Merry avait fermé les yeux, elle commença à jouer. Ses doigts glissaient avec grâce sur le piano et la musique était belle et mélodieuse. Je crois que c'était du Mozart. 

        À la fin du petit concert, tout le monde applaudit. Elle avait un don pour la musique. Au bout d'un moment, les gens reprirent ce qu'ils faisaient avant. Elle était venue nous rejoindre et nous avions discuté un petit moment. Tout à coup, un bruit assourdissant à l'arrière du bateau retentit et les passagers se mirent à crier et courir de partout. Au début, je ne compris pas ce qui m'arrivai, puis je commençai à courir dans tous les sens. J'avais peur. J'ai tenu la main de maman le plus fort possible, mais une personne la bouscula et elle me lâcha. Je la perdis de vue. Je criai son nom, mais cela ne servit à rien, ma voix se perdit au milieu du vacarme. Je me mis à pleurer, à maudire le monde. Je sentais que je ne la reverrais plus jamais. Un vieux monsieur vint me voir. Il me prit par le bras et m'emmena dehors. Il se mit à genoux pour se mettre à ma hauteur. Il me dit ces deux phrases, deux phrases qui me sauvèrent la vie :

"Tu dois vivre, pour moi, pour ton père, pour ta mère et pour ta famille. Tu dois vivre."

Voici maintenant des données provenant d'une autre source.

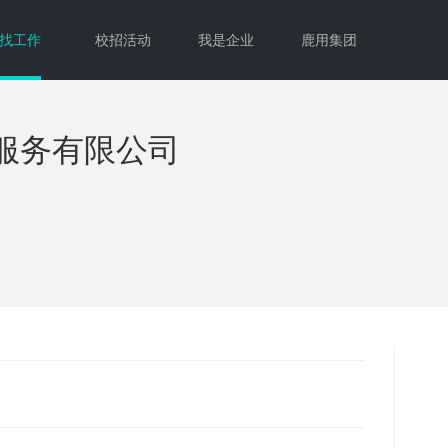
找工作
校招活动
我是企业
鹿用集团
服务有限公司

Alors, je sautai dans le bateau de sauvetage. Heureusement, Merry était là aussi et j'avais mon ours en peluche avec moi. Elle pleurait et je pleurais, elle me serra alors contre elle. Quand le bateau démarra, je vis une seconde explosion, puis, plus rien, le bateau avait sombré dans l'eau. Tout était calme, trop calme. Mon père, ma mère et mon frère devaient être déjà mort, coulés au fond de l'eau. Beaucoup de gens, notamment des morts, flottaient autour de nous. Je n'osai pas regarder autour de moi, de peur de voir mes parents, morts, comme tous les autres pauvres gens. Au bout d'une demi heure, Merry pleura, pleura de tout son corps en fixant un dame habillée d'une robe en forme de paon. Je su tout de suite que cette dame était sa mère.

        Des gens essayaient de monter sur le bateau de sauvetage mais le radeau n'était pas assez robuste. De l'eau commençait à rentrer et des personnes tombaient dans l'eau et coulaient. Je me souviens spécialement d'une dame d'à peu près 60 ans qui essayait de monter sur le canot. Personne ne l'aida, alors j'ai eu pitié d'elle et je la pris par le bras en essayant de la hisser sur le petit radeau. Elle me regarda et me dit:

"Non, lâche-moi. Tu es plus jeune que moi et tu dois vivre ta vie. La mienne s'arrête là et je n'en demande pas plus. Tu dois vivre." Et je la vis sombrer dans l'eau.